— Data shown —
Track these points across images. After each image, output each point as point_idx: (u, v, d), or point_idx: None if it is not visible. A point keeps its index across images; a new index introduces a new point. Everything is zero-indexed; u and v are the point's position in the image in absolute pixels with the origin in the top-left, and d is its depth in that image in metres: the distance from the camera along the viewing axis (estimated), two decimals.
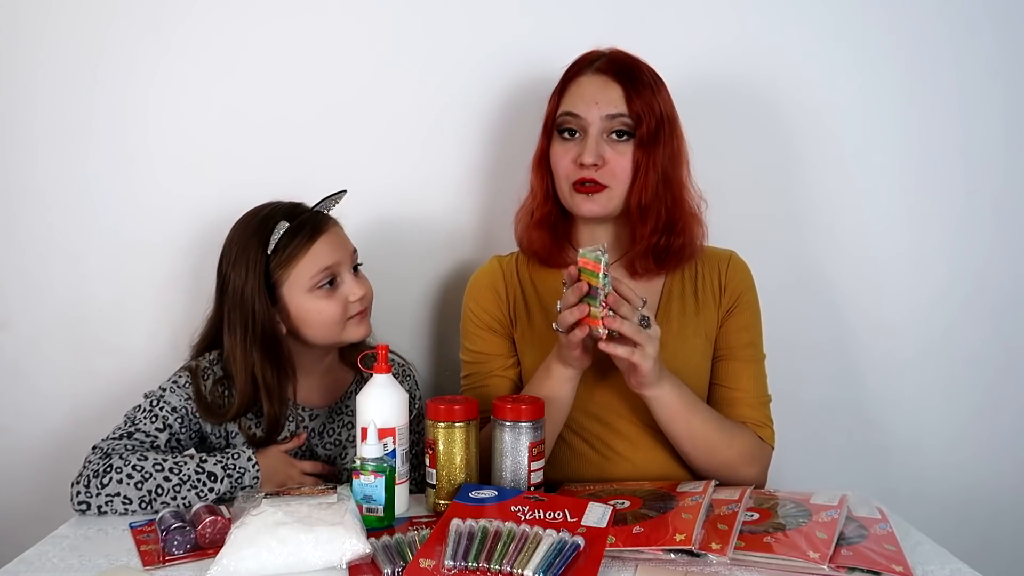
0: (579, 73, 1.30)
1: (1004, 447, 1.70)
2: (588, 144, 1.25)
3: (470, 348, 1.39)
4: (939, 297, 1.66)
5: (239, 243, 1.30)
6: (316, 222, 1.31)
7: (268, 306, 1.27)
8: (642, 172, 1.26)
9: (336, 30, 1.56)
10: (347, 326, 1.32)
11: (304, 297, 1.29)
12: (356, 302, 1.31)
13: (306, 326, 1.30)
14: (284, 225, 1.27)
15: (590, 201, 1.28)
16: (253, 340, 1.28)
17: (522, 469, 1.16)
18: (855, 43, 1.61)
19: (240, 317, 1.28)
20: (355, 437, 1.36)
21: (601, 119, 1.25)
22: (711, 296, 1.35)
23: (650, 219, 1.28)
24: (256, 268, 1.27)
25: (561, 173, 1.29)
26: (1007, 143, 1.64)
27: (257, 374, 1.28)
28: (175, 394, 1.29)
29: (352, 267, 1.33)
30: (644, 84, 1.27)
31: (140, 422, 1.27)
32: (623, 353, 1.13)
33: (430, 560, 0.96)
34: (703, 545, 1.01)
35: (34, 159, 1.55)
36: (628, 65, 1.29)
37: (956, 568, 1.02)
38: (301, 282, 1.28)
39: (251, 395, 1.29)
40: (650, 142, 1.26)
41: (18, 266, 1.57)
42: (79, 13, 1.53)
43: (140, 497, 1.18)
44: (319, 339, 1.32)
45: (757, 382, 1.34)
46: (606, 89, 1.26)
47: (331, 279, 1.30)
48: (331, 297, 1.30)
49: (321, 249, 1.29)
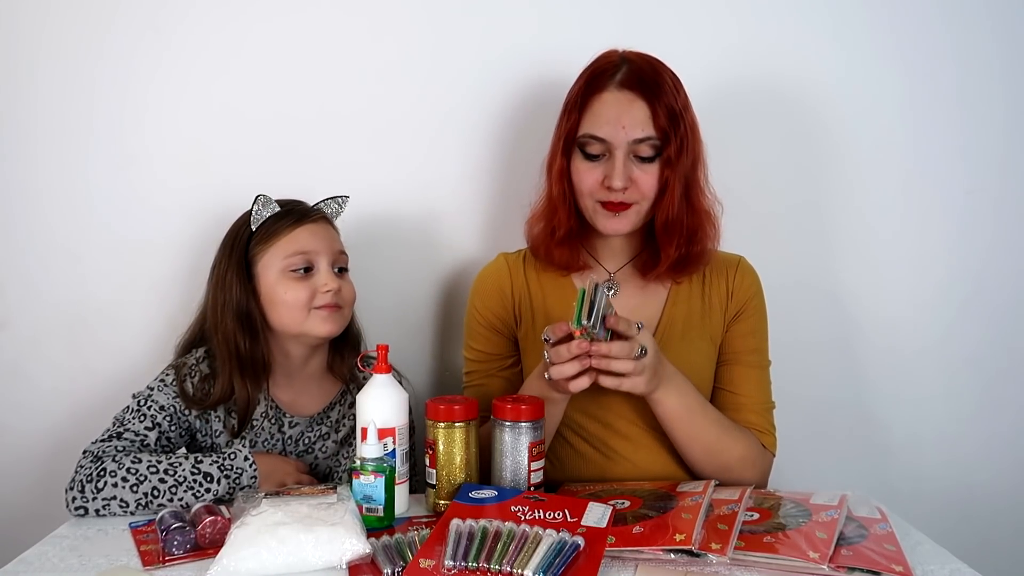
0: (601, 88, 1.24)
1: (1004, 447, 1.70)
2: (616, 167, 1.22)
3: (473, 347, 1.39)
4: (939, 297, 1.67)
5: (234, 225, 1.35)
6: (304, 211, 1.34)
7: (243, 279, 1.31)
8: (669, 190, 1.24)
9: (341, 28, 1.56)
10: (312, 316, 1.30)
11: (276, 277, 1.30)
12: (327, 293, 1.30)
13: (273, 307, 1.31)
14: (271, 203, 1.31)
15: (616, 220, 1.26)
16: (228, 309, 1.30)
17: (522, 469, 1.16)
18: (855, 43, 1.61)
19: (221, 290, 1.31)
20: (328, 447, 1.38)
21: (628, 143, 1.22)
22: (718, 301, 1.35)
23: (675, 235, 1.27)
24: (238, 243, 1.32)
25: (585, 191, 1.26)
26: (1007, 143, 1.64)
27: (231, 343, 1.30)
28: (163, 392, 1.30)
29: (334, 265, 1.33)
30: (667, 93, 1.22)
31: (129, 422, 1.27)
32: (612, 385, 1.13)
33: (430, 560, 0.96)
34: (703, 545, 1.01)
35: (33, 159, 1.55)
36: (651, 76, 1.23)
37: (956, 568, 1.02)
38: (275, 262, 1.30)
39: (229, 372, 1.30)
40: (676, 158, 1.23)
41: (17, 266, 1.57)
42: (79, 13, 1.52)
43: (136, 500, 1.18)
44: (283, 325, 1.31)
45: (761, 388, 1.34)
46: (632, 109, 1.21)
47: (306, 267, 1.31)
48: (302, 282, 1.30)
49: (302, 235, 1.31)
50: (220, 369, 1.31)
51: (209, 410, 1.32)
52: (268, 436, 1.35)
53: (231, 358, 1.30)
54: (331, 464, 1.39)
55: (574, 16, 1.57)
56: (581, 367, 1.11)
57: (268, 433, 1.35)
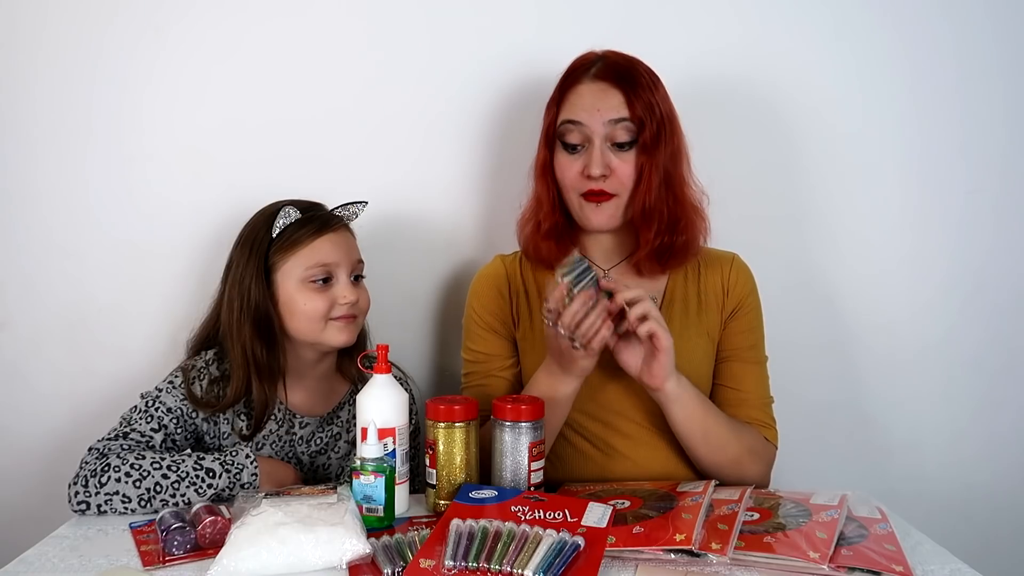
0: (577, 80, 1.29)
1: (1004, 447, 1.70)
2: (594, 155, 1.25)
3: (472, 347, 1.39)
4: (939, 297, 1.66)
5: (250, 226, 1.34)
6: (326, 219, 1.33)
7: (264, 286, 1.30)
8: (645, 176, 1.26)
9: (339, 30, 1.56)
10: (329, 327, 1.31)
11: (296, 287, 1.30)
12: (345, 304, 1.31)
13: (291, 316, 1.31)
14: (292, 212, 1.30)
15: (600, 212, 1.28)
16: (246, 315, 1.29)
17: (522, 469, 1.16)
18: (855, 43, 1.61)
19: (238, 294, 1.30)
20: (341, 447, 1.38)
21: (604, 124, 1.25)
22: (714, 298, 1.36)
23: (654, 221, 1.29)
24: (258, 249, 1.30)
25: (568, 184, 1.30)
26: (1007, 143, 1.64)
27: (248, 350, 1.29)
28: (171, 394, 1.30)
29: (352, 274, 1.34)
30: (643, 86, 1.26)
31: (136, 422, 1.27)
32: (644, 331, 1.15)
33: (430, 560, 0.96)
34: (703, 545, 1.01)
35: (33, 160, 1.55)
36: (626, 68, 1.28)
37: (956, 568, 1.02)
38: (296, 272, 1.30)
39: (245, 376, 1.29)
40: (653, 145, 1.26)
41: (17, 267, 1.57)
42: (78, 14, 1.52)
43: (139, 495, 1.18)
44: (300, 333, 1.32)
45: (760, 383, 1.35)
46: (606, 95, 1.26)
47: (326, 277, 1.31)
48: (321, 293, 1.30)
49: (323, 245, 1.30)
50: (234, 372, 1.30)
51: (218, 413, 1.32)
52: (276, 439, 1.35)
53: (248, 363, 1.29)
54: (344, 464, 1.39)
55: (568, 16, 1.56)
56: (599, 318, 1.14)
57: (276, 436, 1.35)
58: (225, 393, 1.30)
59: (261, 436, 1.34)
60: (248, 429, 1.32)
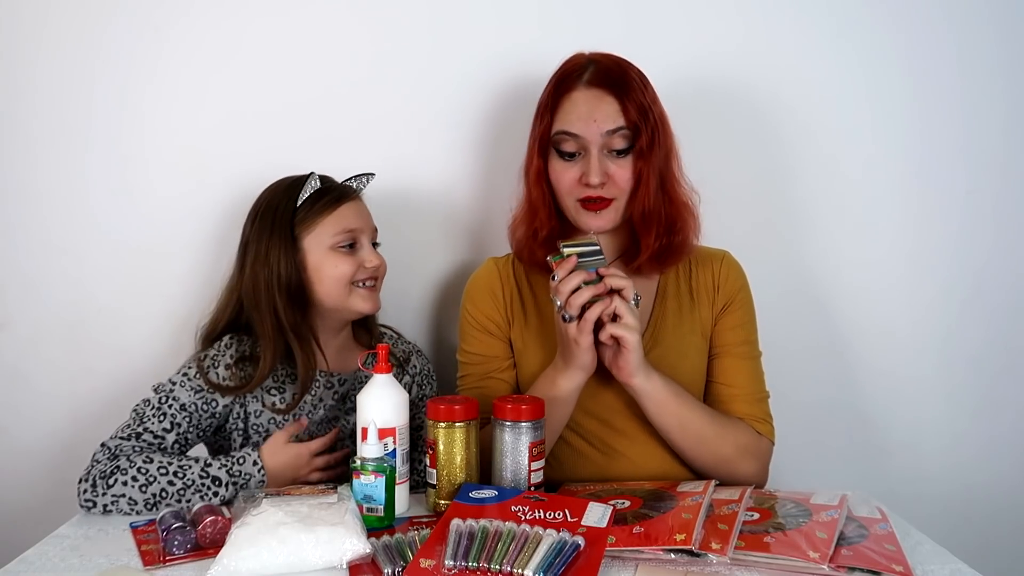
0: (570, 88, 1.28)
1: (1004, 447, 1.70)
2: (592, 163, 1.25)
3: (467, 350, 1.39)
4: (939, 297, 1.67)
5: (267, 199, 1.37)
6: (345, 189, 1.38)
7: (292, 254, 1.32)
8: (644, 181, 1.27)
9: (338, 29, 1.56)
10: (354, 292, 1.35)
11: (324, 252, 1.33)
12: (370, 267, 1.36)
13: (319, 282, 1.34)
14: (316, 178, 1.34)
15: (599, 218, 1.29)
16: (277, 286, 1.31)
17: (522, 469, 1.16)
18: (855, 44, 1.61)
19: (264, 267, 1.32)
20: None
21: (601, 135, 1.25)
22: (705, 294, 1.36)
23: (652, 224, 1.29)
24: (281, 219, 1.33)
25: (564, 190, 1.30)
26: (1007, 143, 1.64)
27: (283, 319, 1.31)
28: (184, 388, 1.30)
29: (372, 240, 1.39)
30: (636, 90, 1.26)
31: (148, 420, 1.27)
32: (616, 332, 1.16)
33: (430, 560, 0.96)
34: (703, 545, 1.01)
35: (32, 159, 1.55)
36: (618, 73, 1.28)
37: (956, 568, 1.02)
38: (323, 239, 1.33)
39: (281, 347, 1.31)
40: (648, 149, 1.26)
41: (17, 267, 1.57)
42: (78, 13, 1.53)
43: (144, 500, 1.19)
44: (327, 298, 1.34)
45: (753, 378, 1.35)
46: (601, 104, 1.25)
47: (351, 243, 1.35)
48: (348, 257, 1.34)
49: (347, 212, 1.35)
50: (265, 347, 1.31)
51: (246, 394, 1.32)
52: (319, 402, 1.36)
53: (283, 333, 1.32)
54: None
55: (564, 18, 1.57)
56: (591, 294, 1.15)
57: (319, 399, 1.36)
58: (254, 372, 1.31)
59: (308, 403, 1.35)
60: (283, 403, 1.34)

— Directions for this task —
From the entries above, return exactly the line containing "35: (34, 159, 1.55)", the line containing "48: (331, 297, 1.30)", and all lines between, and nothing else.

— Result of this task —
35: (34, 159, 1.55)
36: (628, 65, 1.29)
37: (956, 568, 1.02)
38: (301, 282, 1.28)
39: (251, 395, 1.29)
40: (650, 142, 1.26)
41: (18, 266, 1.57)
42: (79, 13, 1.53)
43: (140, 497, 1.18)
44: (319, 339, 1.32)
45: (757, 382, 1.34)
46: (606, 89, 1.26)
47: (331, 279, 1.30)
48: (331, 297, 1.30)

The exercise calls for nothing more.